ЗАДАНИЕ 1 ▸
Замени «latitude» на «lat» в строках: начни со строки, где есть «city: Warragul», и закончи строкой с «region: Saxony», обе включительно. Выведи только эти строки, а всё остальное в них оставь без изменений.

На Большой Дмитровке в том здании, где сейчас Оперно-музыкальный театр им. Немировича-Данченко и Станиславского, размещался один из интереснейших экспериментальных театров Москвы того времени, времени больших исканий.
   Это был «Семперантэ» – театр импровизации под руководством актера А. Быкова[280].
   Спектакли здесь игрались без текста, был лишь сценарий, сюжетный каркас, а диалоги актеры должны были импровизировать. Внутренняя работа актера над ролью обнажалась, актер работал, что называется, на глазах зрителя.
   Быков и его жена артистка Левшина[281] сумели увлечь своими идеями многих актеров. Этот театр существовал несколько лет, да и тогда, когда его закрыли, Быков и Левшина продолжали выступать с «Гримасами» – лучшим своим спектаклем еще несколько лет на случайных сценах. В «Семперантэ» были поставлены «Приключения мистера Веста в стране большевиков» Н. Асеева.
   Но все же умение и талант Быкова не нашли дороги в большое искусство.
   Театр этот оказался как-то без будущего.
   Любовь зрителей, интерес и внимание возвратились к Художественному, Малому, Вахтанговскому театрам, студиям МХАТа, Театру имени Мейерхольда.
   Московский зритель двадцатых годов помнит, конечно, успех Михаила Чехова[282]. Михаил Чехов, племянник Антона Павловича, был актером мирового значения. Каждый новый спектакль, в котором он участвовал, был театральным событием – от Хлестакова до Эрика XIV в пьесе Стриндберга. Чехов был директором II МХАТа, который помещался в театре бывш. Незлобина около Большого театра. Здесь Чехов и ряд актеров театра вместе с ним увлекались антропософией. С учением Штейнера[283] их познакомил автор «Петербурга» – в этой инсценировке Чехов играл главную роль сенатора Аблеухова – Андрей Белый. Чехов и его друзья перестроили репертуар театра, введя туда эсхиловскую «Орестею», наметив еще ряд пьес.
   Против намерений Чехова протестовала группа актеров (Образцов[284], будущий кукольник, Ключарев[285], режиссер А. Дикий[286]).
   Актеры ушли из театра, а Чехов уехал в Германию, играл там у Рейнхардта[287], потом переехал в Америку.
   В двадцатые годы у нас был поставлен кинофильм с его участием «Человек из ресторана» по повести Ивана Шмелева[288]. Фильм хорошо известен.
   В Художественном театре дороги Станиславского и Немировича-Данченко все более расходились. Они и друг с другом не разговаривали. Немирович считал себя несколько оттертым в сторону «системой». Никто в мире не говорил «Система Немировича». Как-то так выходило, что Немирович – обыкновенный режиссер около гения Станиславского. Приветствия из-за рубежа, телеграммы-вызовы – все это шло как-то само собой в адрес Станиславского, а не Немировича.

ЗАДАНИЕ 2 ▸
Перепиши из текста отрывок слово в слово: начни со слов «На Большой Дмитровке» и закончи словами «на глазах зрителя.».

ДАННЫЕ ▸
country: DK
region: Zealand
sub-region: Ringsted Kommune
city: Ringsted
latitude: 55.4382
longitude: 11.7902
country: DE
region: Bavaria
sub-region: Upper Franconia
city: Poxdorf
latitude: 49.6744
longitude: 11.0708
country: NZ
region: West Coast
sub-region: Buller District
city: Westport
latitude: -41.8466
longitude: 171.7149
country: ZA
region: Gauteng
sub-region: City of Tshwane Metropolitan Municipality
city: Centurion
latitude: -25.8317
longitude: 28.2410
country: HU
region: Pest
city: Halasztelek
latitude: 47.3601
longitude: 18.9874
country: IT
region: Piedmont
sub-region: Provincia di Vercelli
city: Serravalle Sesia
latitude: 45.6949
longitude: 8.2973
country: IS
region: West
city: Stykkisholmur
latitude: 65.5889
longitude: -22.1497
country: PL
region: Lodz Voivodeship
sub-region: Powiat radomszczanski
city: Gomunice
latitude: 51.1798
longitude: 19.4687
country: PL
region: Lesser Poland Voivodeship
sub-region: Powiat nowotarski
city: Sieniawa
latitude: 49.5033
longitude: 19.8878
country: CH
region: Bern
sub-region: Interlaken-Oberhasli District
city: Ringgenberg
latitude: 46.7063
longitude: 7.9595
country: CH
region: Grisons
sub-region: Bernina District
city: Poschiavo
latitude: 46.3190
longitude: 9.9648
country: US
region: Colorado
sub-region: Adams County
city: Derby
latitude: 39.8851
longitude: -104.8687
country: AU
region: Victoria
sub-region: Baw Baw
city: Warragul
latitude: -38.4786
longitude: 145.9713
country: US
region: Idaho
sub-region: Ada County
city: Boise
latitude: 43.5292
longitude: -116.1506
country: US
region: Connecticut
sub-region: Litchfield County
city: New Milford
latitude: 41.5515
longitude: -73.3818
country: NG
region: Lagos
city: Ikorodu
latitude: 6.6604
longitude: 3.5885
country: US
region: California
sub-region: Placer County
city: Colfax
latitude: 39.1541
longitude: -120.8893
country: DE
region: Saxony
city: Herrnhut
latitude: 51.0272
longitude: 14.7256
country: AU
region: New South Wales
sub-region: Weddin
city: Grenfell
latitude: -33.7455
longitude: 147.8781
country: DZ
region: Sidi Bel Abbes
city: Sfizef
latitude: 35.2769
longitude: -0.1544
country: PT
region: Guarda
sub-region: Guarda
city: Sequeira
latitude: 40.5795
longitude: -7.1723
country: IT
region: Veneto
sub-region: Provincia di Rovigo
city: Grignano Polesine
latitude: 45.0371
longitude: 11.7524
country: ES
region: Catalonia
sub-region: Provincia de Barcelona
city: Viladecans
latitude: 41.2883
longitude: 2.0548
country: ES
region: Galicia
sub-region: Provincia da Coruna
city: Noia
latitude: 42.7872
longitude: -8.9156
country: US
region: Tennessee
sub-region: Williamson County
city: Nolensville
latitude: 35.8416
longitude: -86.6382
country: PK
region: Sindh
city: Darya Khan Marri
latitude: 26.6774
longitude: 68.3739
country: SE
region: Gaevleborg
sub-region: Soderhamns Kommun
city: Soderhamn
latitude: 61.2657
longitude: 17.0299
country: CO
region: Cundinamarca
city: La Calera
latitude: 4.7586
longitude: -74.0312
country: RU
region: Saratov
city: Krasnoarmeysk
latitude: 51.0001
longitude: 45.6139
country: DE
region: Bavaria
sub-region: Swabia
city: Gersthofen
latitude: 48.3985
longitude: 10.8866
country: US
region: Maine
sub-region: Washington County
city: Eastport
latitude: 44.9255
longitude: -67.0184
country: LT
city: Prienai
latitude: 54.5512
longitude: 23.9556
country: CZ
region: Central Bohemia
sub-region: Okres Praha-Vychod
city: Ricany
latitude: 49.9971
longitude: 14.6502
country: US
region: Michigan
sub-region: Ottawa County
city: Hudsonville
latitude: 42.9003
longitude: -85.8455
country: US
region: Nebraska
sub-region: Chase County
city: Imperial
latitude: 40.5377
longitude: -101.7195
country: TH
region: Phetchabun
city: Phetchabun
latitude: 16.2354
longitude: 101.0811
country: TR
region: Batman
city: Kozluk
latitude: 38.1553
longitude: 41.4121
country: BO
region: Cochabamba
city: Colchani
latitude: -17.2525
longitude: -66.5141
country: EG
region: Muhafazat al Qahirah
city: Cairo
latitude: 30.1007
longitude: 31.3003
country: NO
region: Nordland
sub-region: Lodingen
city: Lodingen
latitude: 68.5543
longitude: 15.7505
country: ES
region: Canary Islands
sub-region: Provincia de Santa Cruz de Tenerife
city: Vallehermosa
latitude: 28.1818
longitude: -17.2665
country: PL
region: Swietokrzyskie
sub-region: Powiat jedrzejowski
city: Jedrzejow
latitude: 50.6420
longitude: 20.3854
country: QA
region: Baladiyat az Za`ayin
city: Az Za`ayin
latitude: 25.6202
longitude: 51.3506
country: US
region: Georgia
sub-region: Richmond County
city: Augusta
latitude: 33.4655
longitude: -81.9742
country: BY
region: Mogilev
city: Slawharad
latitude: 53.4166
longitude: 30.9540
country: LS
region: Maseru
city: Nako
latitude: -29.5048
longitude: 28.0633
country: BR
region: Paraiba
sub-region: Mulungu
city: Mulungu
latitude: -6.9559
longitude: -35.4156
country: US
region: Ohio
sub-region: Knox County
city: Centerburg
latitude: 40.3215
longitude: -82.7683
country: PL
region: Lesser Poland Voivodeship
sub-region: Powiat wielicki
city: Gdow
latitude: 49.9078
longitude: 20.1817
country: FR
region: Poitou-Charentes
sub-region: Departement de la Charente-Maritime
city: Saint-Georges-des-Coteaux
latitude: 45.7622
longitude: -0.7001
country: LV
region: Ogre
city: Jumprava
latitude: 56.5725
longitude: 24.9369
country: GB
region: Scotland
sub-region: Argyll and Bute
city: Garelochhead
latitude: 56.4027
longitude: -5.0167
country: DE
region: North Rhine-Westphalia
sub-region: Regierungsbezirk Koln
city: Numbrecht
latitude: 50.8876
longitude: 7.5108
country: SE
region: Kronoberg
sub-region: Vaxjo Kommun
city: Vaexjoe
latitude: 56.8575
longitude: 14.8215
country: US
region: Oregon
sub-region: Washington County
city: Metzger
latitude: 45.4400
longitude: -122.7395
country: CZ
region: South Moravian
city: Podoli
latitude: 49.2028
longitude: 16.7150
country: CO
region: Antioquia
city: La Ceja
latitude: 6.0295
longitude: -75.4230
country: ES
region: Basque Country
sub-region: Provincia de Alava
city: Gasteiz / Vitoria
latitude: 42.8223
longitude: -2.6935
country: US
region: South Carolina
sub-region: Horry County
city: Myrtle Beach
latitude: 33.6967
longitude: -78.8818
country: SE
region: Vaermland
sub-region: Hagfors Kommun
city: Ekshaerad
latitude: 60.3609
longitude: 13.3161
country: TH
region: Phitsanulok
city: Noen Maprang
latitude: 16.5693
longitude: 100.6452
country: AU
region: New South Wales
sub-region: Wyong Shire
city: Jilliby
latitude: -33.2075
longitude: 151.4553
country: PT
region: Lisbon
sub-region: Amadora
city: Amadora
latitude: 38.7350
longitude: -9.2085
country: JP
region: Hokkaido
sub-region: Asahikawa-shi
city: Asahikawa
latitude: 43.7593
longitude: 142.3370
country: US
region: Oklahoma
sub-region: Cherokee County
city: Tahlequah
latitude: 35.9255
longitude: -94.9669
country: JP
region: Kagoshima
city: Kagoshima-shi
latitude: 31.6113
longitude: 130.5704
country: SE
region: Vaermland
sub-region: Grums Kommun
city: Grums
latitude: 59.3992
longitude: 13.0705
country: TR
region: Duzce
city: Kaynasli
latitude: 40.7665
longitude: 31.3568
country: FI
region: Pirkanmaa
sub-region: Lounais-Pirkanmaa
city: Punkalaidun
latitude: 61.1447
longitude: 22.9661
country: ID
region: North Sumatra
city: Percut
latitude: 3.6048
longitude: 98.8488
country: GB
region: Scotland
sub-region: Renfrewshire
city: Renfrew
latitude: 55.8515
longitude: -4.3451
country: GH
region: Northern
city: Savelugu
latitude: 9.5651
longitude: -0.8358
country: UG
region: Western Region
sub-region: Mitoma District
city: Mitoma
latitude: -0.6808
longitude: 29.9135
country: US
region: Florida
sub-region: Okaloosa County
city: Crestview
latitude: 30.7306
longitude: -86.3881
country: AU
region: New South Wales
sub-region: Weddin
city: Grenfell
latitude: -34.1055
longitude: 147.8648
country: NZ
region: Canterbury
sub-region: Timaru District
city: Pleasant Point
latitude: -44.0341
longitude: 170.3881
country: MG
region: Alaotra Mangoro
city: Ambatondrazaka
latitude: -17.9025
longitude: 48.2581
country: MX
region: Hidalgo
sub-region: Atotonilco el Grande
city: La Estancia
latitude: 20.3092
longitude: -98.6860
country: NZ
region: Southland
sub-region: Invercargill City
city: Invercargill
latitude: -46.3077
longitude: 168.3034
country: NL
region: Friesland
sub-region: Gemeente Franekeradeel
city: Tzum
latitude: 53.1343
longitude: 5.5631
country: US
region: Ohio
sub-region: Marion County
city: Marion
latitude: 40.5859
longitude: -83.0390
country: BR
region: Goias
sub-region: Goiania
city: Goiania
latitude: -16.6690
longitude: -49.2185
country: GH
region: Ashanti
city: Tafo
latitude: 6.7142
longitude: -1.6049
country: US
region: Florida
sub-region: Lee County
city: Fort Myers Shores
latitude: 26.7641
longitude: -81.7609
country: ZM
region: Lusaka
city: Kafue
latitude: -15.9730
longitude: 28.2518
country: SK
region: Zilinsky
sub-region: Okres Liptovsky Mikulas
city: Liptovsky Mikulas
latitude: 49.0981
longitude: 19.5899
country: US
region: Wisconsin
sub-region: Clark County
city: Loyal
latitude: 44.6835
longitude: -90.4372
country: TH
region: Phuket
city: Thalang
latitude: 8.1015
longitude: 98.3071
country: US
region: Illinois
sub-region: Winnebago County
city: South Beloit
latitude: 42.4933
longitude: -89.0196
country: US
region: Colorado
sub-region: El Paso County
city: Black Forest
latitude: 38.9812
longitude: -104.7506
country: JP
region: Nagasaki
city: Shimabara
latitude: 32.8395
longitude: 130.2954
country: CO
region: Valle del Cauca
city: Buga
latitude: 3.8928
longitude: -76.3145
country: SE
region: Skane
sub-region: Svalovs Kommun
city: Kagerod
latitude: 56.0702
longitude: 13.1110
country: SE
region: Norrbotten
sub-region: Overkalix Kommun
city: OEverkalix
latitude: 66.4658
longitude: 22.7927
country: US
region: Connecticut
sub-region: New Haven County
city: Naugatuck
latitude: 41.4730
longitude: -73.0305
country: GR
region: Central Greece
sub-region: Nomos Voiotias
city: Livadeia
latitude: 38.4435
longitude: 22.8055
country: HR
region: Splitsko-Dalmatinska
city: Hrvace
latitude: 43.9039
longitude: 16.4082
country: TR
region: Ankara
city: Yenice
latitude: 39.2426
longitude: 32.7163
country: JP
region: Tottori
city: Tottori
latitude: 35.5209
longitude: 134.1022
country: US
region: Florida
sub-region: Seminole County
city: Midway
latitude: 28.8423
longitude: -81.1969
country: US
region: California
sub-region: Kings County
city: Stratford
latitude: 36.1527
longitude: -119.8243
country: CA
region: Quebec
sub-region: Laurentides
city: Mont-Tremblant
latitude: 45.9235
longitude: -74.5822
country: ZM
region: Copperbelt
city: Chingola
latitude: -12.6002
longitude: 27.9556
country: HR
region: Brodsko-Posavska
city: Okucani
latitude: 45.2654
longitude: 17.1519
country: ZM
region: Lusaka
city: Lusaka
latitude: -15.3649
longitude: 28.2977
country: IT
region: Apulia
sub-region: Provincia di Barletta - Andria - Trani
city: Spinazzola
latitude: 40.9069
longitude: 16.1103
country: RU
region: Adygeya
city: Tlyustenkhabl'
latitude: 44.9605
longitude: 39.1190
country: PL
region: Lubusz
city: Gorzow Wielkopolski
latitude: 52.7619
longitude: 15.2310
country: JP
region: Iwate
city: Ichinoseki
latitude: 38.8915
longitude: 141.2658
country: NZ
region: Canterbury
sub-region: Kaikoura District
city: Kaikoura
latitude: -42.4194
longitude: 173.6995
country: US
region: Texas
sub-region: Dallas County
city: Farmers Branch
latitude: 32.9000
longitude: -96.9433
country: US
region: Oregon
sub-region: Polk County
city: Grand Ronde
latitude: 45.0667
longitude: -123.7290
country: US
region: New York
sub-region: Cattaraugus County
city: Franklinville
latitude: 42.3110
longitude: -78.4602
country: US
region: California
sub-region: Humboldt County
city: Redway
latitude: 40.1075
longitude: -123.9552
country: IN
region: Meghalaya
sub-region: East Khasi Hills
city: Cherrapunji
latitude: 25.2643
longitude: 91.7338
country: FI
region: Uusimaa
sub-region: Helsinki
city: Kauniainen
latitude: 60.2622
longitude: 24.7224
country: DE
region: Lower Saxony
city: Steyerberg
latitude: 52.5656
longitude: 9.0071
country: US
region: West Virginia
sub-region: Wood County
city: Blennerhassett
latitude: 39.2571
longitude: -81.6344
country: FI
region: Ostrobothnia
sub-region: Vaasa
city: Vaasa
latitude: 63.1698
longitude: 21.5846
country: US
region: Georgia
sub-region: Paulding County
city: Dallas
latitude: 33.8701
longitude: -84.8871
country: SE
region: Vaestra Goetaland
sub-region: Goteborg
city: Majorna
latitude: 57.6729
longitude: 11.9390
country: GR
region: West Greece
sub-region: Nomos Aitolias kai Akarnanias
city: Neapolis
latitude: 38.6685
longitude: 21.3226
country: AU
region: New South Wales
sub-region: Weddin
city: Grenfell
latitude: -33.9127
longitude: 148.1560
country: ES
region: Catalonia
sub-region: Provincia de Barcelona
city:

РЕШЕНИЕ 1 ▸
city: Warragul
lat: -38.4786
longitude: 145.9713
country: US
region: Idaho
sub-region: Ada County
city: Boise
lat: 43.5292
longitude: -116.1506
country: US
region: Connecticut
sub-region: Litchfield County
city: New Milford
lat: 41.5515
longitude: -73.3818
country: NG
region: Lagos
city: Ikorodu
lat: 6.6604
longitude: 3.5885
country: US
region: California
sub-region: Placer County
city: Colfax
lat: 39.1541
longitude: -120.8893
country: DE
region: Saxony

РЕШЕНИЕ 2 ▸
На Большой Дмитровке в том здании, где сейчас Оперно-музыкальный театр им. Немировича-Данченко и Станиславского, размещался один из интереснейших экспериментальных театров Москвы того времени, времени больших исканий.
   Это был «Семперантэ» – театр импровизации под руководством актера А. Быкова[280].
   Спектакли здесь игрались без текста, был лишь сценарий, сюжетный каркас, а диалоги актеры должны были импровизировать. Внутренняя работа актера над ролью обнажалась, актер работал, что называется, на глазах зрителя.